Susan Wicks is uncowed by this. One of last year's New Generation poets, she has published two collections, Singing Underwater and Open Diagnosis. Slightly uneven, both reveal a startling and often surreal imagination, a preoccupation with birth, sex and the cycle of life and a cool, unflinching gaze. It is this gaze - detached, precise, observant - that sets the tone of her memoir, an account that proves to be utterly without self-pity. It begins (and ends) with the news of her mother's death, the event she has feared and imagined all her life. Her father's response is "a strange sound, an odd kind of high wailing", a torrent of grief that becomes and remains a part of him. From this point on, he is identifiable by "the sound of his keening", a word which gives a weird dignity to his despair. And from this point on, Wicks is a slave to a father who is catapulted into old age, loneliness and dependency.

Her account seems at first to be a random collection of snippets and jottings. In fact, it is very carefully structured, a collage of visits to her father, bearing casseroles and clean clothes, memories of childhood, dreams, fantasies and refrains. All are recounted in the same dispassionate, clear prose, spare to the point of extreme economy. The result has a staccato and fragmented quality that feels appropriate for a subject which could, in other hands, have sunk into nostalgic sentimentality. With a poet's eye, she selects details, images and snatches of dialogue that build up a convincing picture of her father's character, his relationship with her mother and their life together as a family.

An interesting tension emerges between the child's hero-worship of a father who makes wonderful toys and is admired by all her friends and the adult's clear perception of a man dominated by his lifelong desire for attention. A further tension is added by fantasies and dreams. It is here that the stress, anxiety and sheer horror of it all surfaces. Wicks the loyal and loving daughter is endlessly patient, kind and solicitous, even though it takes her father "more than five hours ... to have his breakfast and get dressed". Faced with the sight of him "clinging to the banisters and wailing", his utter helplessness and vulnerability, she has dreams about fighting off dead limbs. She also has fantasies of escape, of being found by her father wearing her mother's huge, custom-made bra, even of suffocating him. These are recounted in the future tense and their true status - dream? reality? desire? - is not immediately clear. They add texture and uncertainty to the narrative, a kind of contained, poetic wildness.

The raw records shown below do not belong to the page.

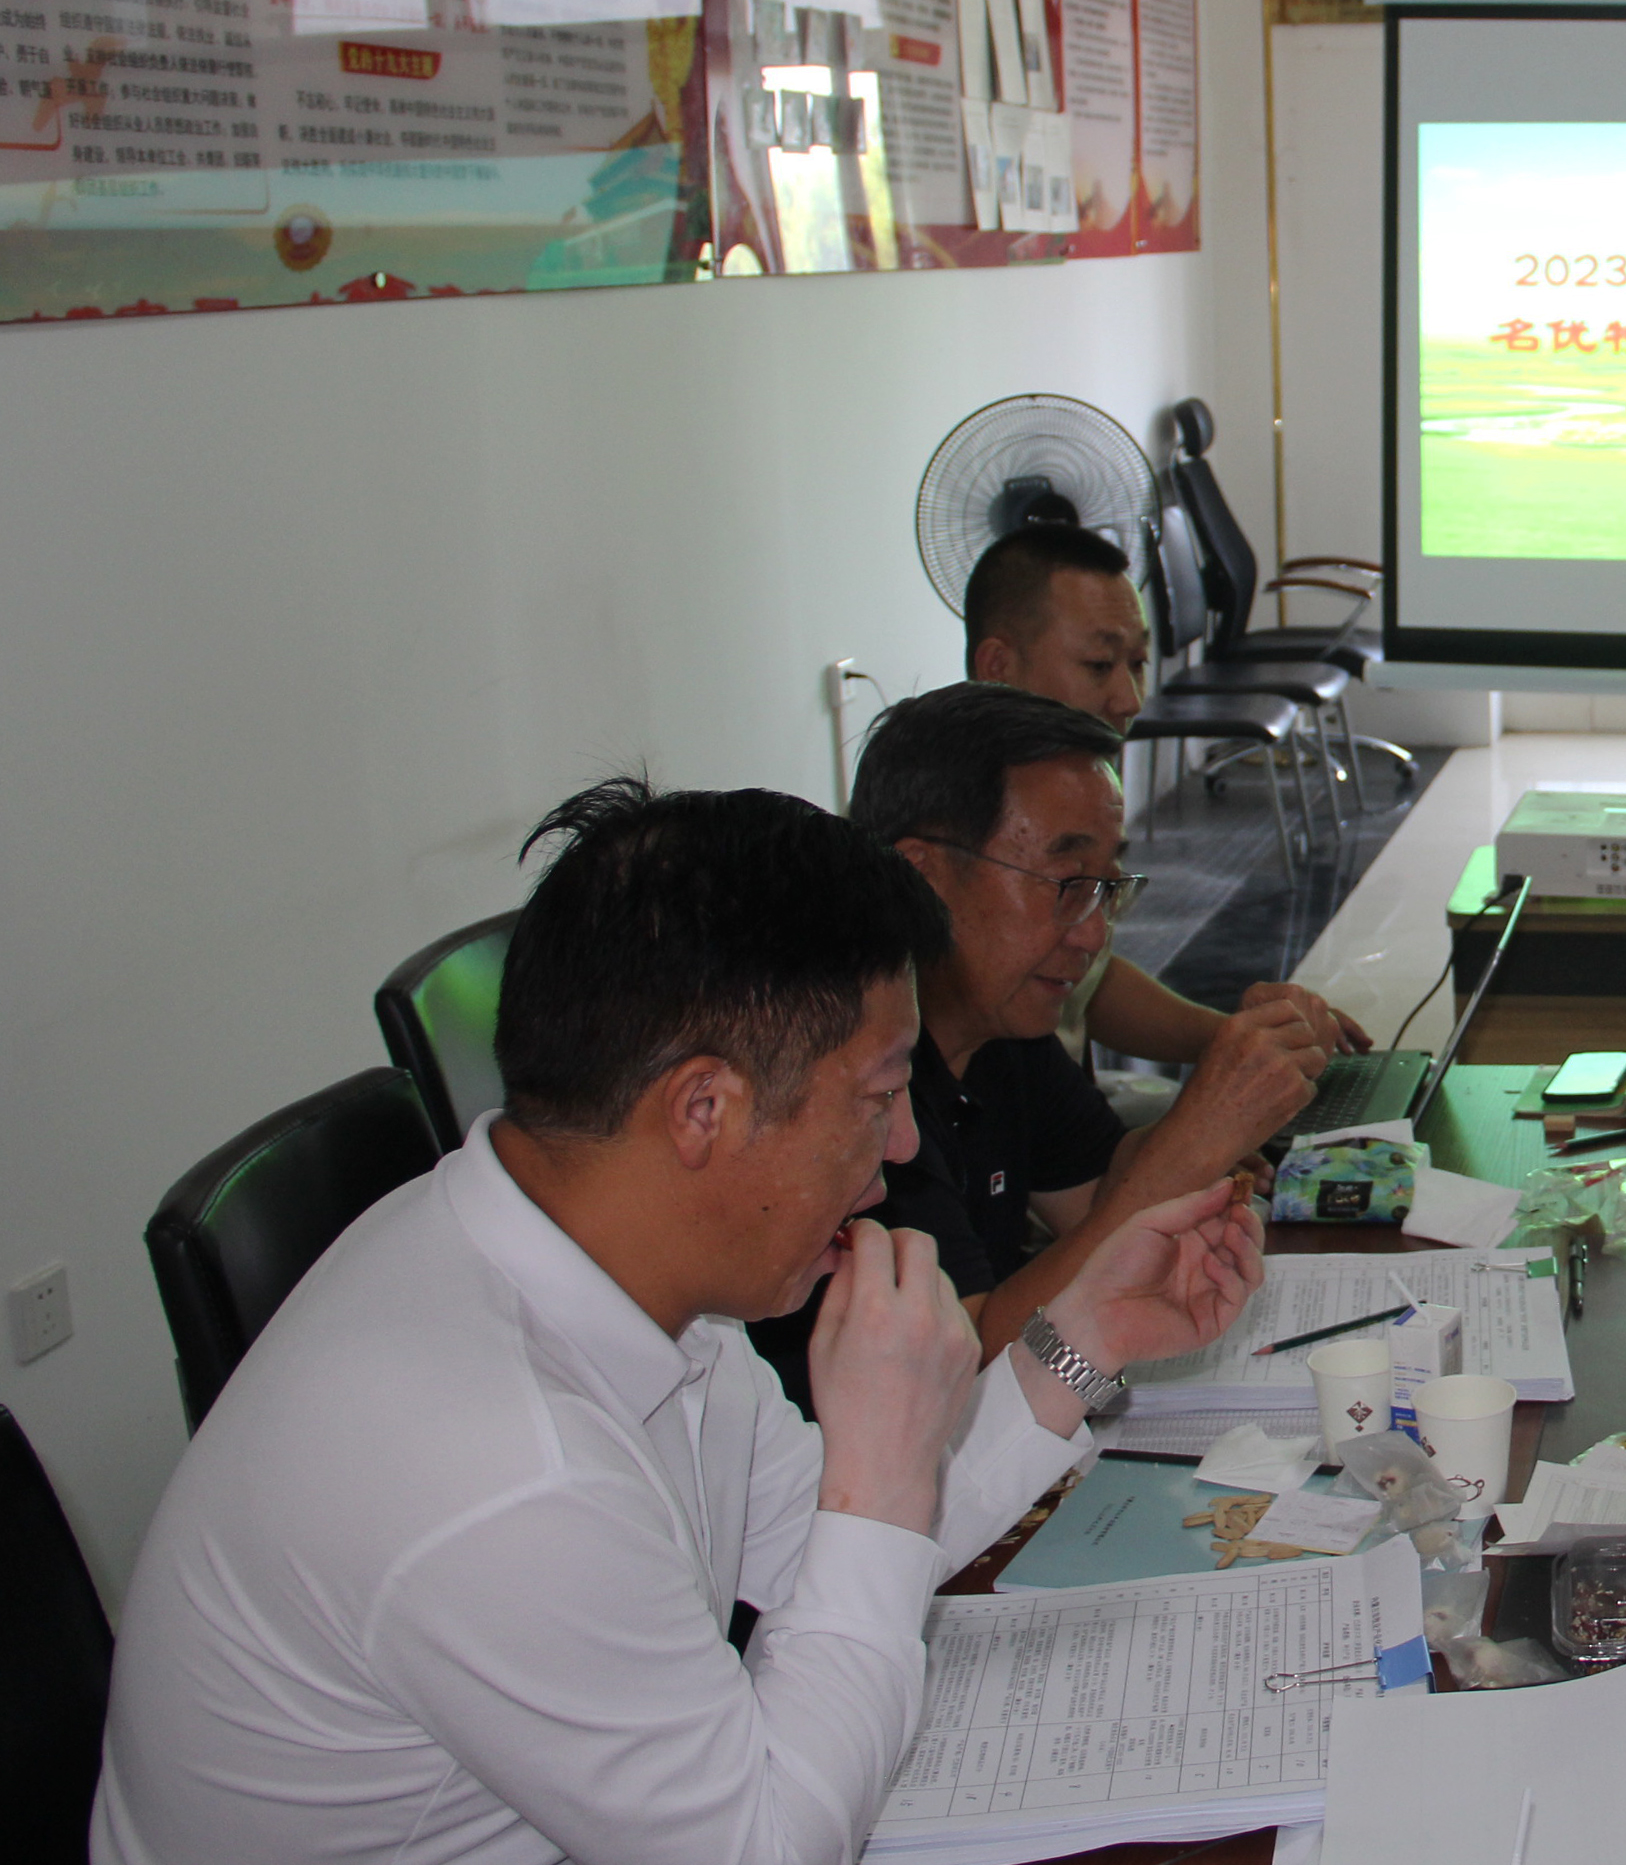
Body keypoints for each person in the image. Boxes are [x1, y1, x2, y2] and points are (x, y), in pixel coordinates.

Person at [94, 781, 1266, 1865]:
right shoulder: (502, 1466)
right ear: (704, 1108)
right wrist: (873, 1475)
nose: (906, 1144)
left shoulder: (611, 1258)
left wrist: (1087, 1340)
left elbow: (823, 1548)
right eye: (877, 1096)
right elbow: (762, 1845)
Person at [847, 680, 1320, 1358]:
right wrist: (1192, 1141)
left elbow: (1098, 1203)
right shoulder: (857, 1087)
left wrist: (1231, 1104)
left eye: (1107, 888)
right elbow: (972, 1361)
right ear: (922, 877)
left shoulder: (1003, 1032)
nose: (1095, 935)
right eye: (1069, 885)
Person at [961, 521, 1366, 1067]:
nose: (1129, 700)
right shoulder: (955, 826)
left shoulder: (1073, 790)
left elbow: (1091, 982)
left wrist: (1241, 1038)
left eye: (1137, 664)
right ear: (997, 666)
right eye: (1099, 666)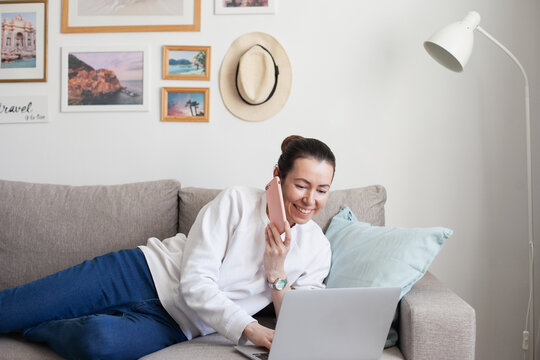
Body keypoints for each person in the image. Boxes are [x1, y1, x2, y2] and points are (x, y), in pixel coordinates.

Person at [0, 135, 336, 360]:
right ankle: (28, 315)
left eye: (322, 190)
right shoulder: (235, 201)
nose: (310, 200)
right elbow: (194, 284)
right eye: (301, 185)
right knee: (12, 307)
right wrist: (249, 328)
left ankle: (35, 326)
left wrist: (277, 273)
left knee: (97, 343)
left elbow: (298, 324)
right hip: (140, 273)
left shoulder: (317, 249)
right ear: (277, 177)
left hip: (177, 323)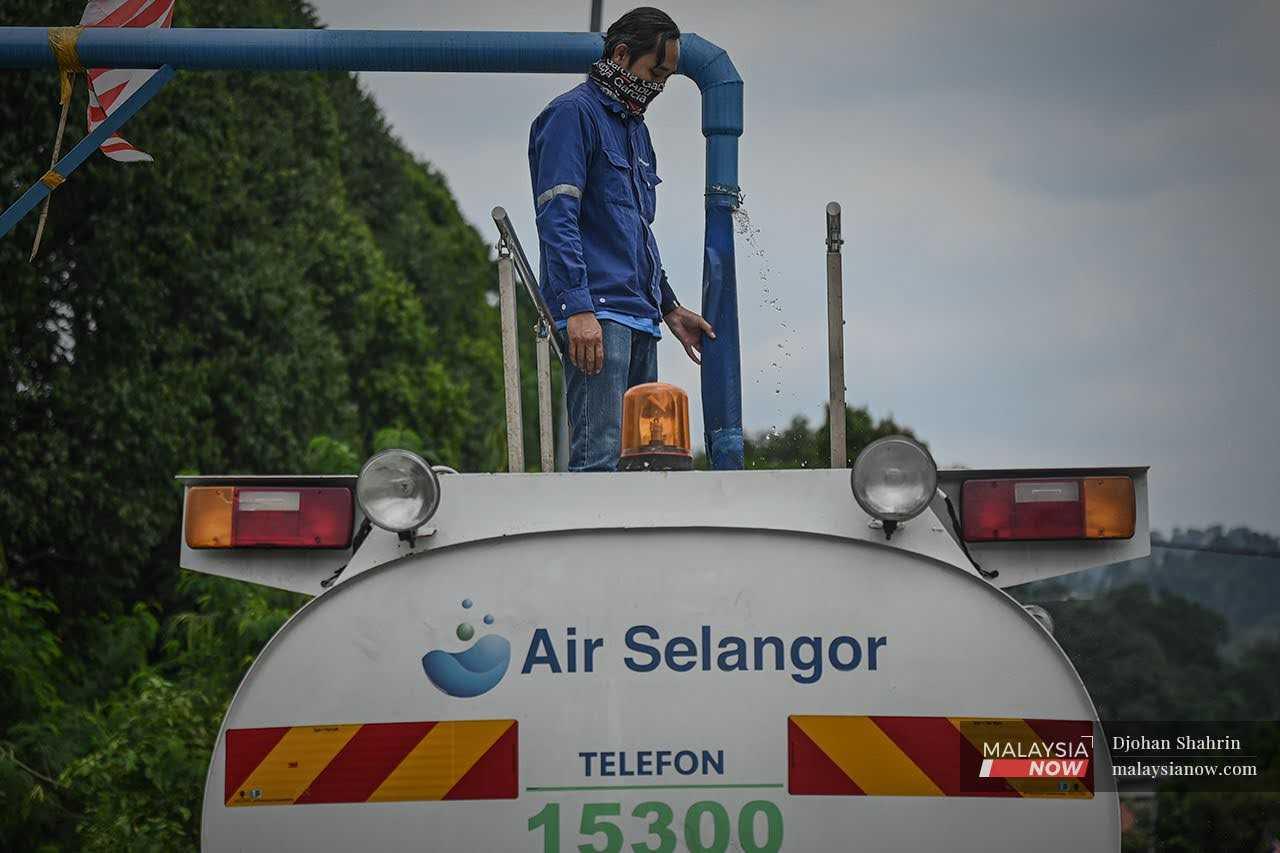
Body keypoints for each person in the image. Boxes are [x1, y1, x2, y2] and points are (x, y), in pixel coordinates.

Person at [529, 6, 713, 471]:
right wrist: (579, 307)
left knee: (643, 463)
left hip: (639, 319)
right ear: (621, 54)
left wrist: (668, 306)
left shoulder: (636, 131)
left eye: (668, 78)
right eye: (655, 72)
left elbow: (635, 231)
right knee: (600, 461)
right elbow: (558, 218)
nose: (658, 87)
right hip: (598, 317)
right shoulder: (571, 116)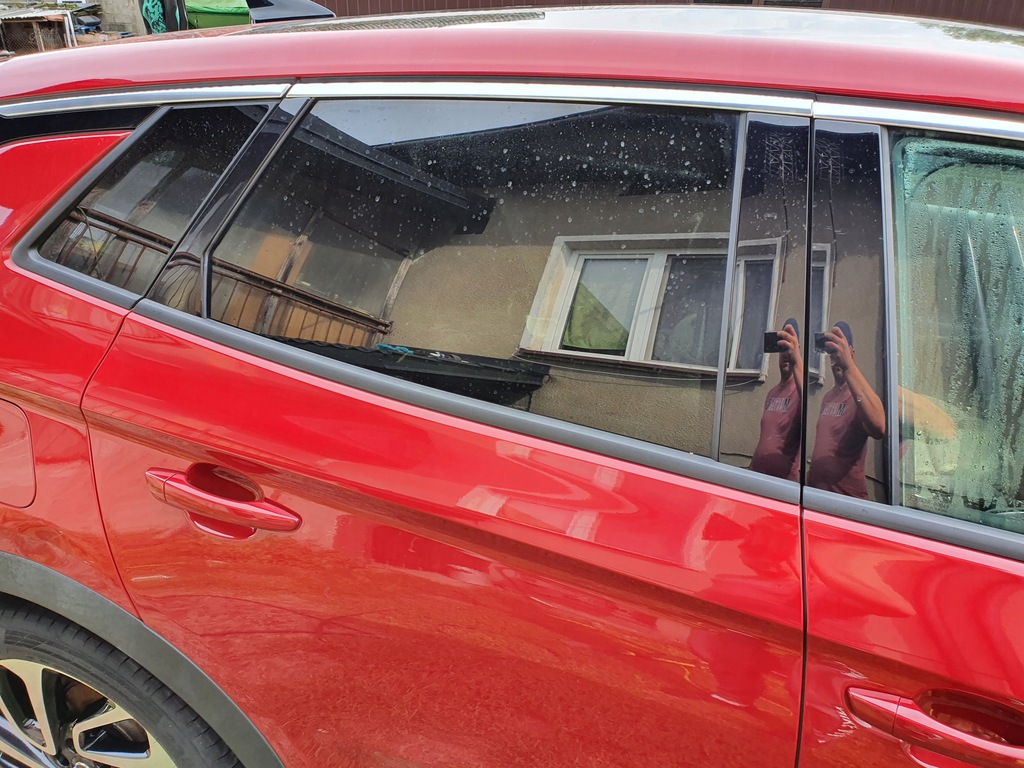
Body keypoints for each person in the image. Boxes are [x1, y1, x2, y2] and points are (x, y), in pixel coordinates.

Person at [807, 321, 886, 499]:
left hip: (846, 501)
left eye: (840, 350)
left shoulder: (859, 395)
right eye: (832, 352)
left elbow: (879, 427)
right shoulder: (828, 397)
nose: (836, 358)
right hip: (817, 498)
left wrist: (848, 366)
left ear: (852, 354)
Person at [751, 319, 803, 481]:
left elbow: (809, 408)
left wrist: (797, 361)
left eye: (789, 348)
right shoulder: (772, 393)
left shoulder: (800, 391)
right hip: (759, 479)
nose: (785, 354)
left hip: (783, 484)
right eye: (782, 348)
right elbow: (765, 438)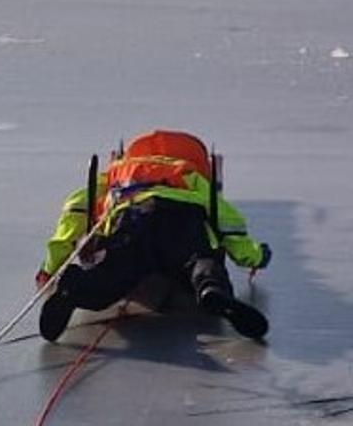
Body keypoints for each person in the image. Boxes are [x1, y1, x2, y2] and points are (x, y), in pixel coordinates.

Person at [37, 130, 271, 342]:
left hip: (134, 217)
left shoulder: (118, 172)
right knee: (200, 260)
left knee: (113, 273)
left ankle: (75, 288)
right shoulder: (187, 173)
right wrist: (254, 256)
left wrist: (51, 266)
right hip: (183, 218)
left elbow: (76, 208)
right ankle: (211, 289)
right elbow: (227, 221)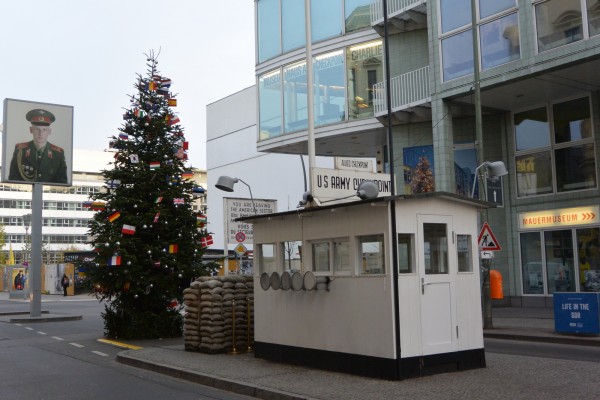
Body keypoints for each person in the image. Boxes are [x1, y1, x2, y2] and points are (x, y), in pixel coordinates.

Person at [8, 108, 67, 183]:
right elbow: (13, 178)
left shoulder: (58, 154)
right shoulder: (20, 150)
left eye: (44, 130)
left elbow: (62, 182)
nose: (40, 133)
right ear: (31, 130)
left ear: (49, 131)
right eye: (37, 129)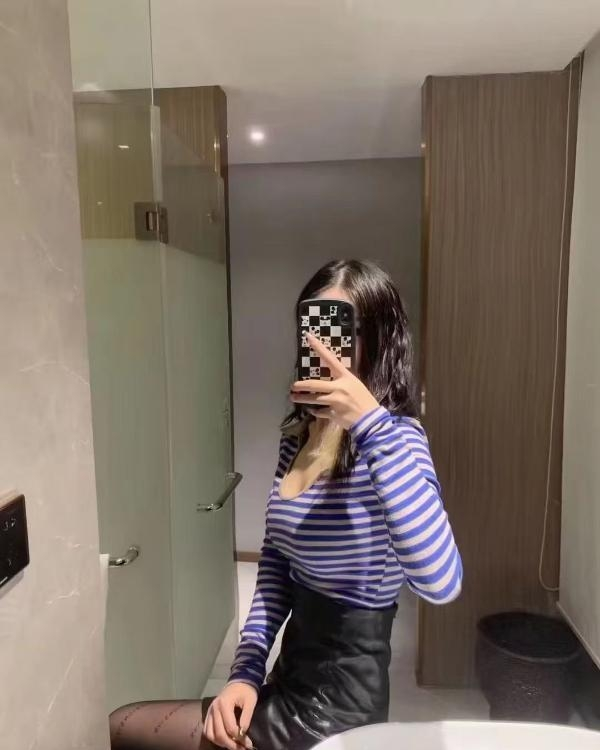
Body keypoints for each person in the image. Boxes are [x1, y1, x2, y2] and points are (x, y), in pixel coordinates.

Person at [109, 259, 462, 750]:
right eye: (312, 329)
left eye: (341, 331)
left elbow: (441, 583)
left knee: (124, 728)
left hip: (337, 707)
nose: (321, 347)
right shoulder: (298, 433)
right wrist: (245, 672)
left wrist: (370, 423)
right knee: (129, 726)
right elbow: (276, 563)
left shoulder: (396, 440)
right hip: (286, 675)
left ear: (379, 340)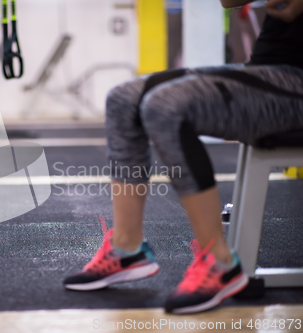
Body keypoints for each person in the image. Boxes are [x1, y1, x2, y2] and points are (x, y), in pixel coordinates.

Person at [63, 0, 303, 314]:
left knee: (166, 106)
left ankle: (219, 262)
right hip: (267, 69)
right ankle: (126, 247)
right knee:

Two central images emerge, symbols of love and ambivalence. The first is the driving mentioned in the title. Wicks's frequent car journeys to visit her father are among her happiest moments, taking her to the person she loves so much and also offering the fantasy of escape from that responsibility. They are simultaneously a symbol of enslavement and freedom, life-as-a- journey, suspended animation and waiting for death. The second is the kite whose string is on the cover. Eric Wicks made beautiful kites for his daughter, kites she would fly proudly and then, to his horror, by accident, release. This memory is a wonderful, if rather literal, symbol of the bond between father and daughter and also of uncertainty, transience and letting go.

This book is, above all, a record of love and its capacity to surprise. It is a tribute to a man who was not particularly talented, bright or handsome, but who was made extraordinary by the love he gave and received. In spite of all the frustration, irritation and anxiety, there is no sense of unfinished business, tangled knots orLarkin's infamous dictum. No father could ask for more.